Copy every line that holds the string "subtitle" from the data below.

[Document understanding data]
━━━━━━━━━━━━━━━━

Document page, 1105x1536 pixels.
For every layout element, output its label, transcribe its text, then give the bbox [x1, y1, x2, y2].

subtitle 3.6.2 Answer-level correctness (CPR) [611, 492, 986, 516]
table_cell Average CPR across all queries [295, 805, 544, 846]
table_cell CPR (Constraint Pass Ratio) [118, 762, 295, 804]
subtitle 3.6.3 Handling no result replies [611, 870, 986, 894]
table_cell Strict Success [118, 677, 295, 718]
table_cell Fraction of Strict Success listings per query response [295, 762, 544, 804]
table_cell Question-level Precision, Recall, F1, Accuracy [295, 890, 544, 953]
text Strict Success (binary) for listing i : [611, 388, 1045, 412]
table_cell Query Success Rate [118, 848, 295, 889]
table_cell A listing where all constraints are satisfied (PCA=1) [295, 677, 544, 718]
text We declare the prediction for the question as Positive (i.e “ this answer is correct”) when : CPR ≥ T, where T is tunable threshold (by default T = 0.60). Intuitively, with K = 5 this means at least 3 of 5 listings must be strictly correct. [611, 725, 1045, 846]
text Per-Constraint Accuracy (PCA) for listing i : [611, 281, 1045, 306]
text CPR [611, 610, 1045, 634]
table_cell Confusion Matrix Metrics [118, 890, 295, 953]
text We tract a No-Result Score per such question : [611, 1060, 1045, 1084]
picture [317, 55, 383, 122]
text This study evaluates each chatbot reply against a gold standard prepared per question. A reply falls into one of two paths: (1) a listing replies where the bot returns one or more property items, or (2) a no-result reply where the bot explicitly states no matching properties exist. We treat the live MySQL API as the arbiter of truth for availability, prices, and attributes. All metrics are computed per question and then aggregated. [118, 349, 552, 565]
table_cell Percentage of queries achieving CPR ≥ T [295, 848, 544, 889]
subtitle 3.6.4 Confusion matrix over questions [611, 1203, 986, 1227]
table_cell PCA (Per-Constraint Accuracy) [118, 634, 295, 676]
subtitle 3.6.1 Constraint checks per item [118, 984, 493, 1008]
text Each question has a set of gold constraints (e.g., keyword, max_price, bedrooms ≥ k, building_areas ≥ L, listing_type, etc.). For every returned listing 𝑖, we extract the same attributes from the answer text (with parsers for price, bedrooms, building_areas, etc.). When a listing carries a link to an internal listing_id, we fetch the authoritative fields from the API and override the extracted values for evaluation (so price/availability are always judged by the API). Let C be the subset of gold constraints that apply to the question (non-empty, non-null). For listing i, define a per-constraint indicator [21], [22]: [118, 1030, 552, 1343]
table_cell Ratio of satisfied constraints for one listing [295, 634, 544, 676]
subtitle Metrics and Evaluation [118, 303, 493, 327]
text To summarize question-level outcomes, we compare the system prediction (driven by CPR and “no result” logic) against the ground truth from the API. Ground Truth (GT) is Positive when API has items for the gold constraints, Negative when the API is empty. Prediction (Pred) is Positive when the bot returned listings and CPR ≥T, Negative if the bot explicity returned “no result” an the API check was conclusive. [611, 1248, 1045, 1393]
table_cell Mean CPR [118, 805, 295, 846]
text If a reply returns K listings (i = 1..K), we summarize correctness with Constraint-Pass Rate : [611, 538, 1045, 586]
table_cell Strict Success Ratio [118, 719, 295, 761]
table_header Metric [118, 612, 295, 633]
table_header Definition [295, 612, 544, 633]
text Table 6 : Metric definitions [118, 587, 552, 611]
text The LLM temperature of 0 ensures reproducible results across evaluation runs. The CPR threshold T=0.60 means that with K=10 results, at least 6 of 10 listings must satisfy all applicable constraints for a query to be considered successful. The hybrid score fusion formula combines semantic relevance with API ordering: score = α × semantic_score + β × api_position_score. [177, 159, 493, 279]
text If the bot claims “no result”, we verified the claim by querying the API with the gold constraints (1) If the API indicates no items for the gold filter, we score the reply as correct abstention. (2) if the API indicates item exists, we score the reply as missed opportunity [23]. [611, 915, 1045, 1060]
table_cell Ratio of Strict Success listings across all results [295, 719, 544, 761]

━━━━━━━━━━━━━━━━

## ANSWER SECTION
subtitle 3.6.2 Answer-level correctness (CPR) [611, 492, 986, 516]
subtitle 3.6.3 Handling no result replies [611, 870, 986, 894]
subtitle 3.6.4 Confusion matrix over questions [611, 1203, 986, 1227]
subtitle 3.6.1 Constraint checks per item [118, 984, 493, 1008]
subtitle Metrics and Evaluation [118, 303, 493, 327]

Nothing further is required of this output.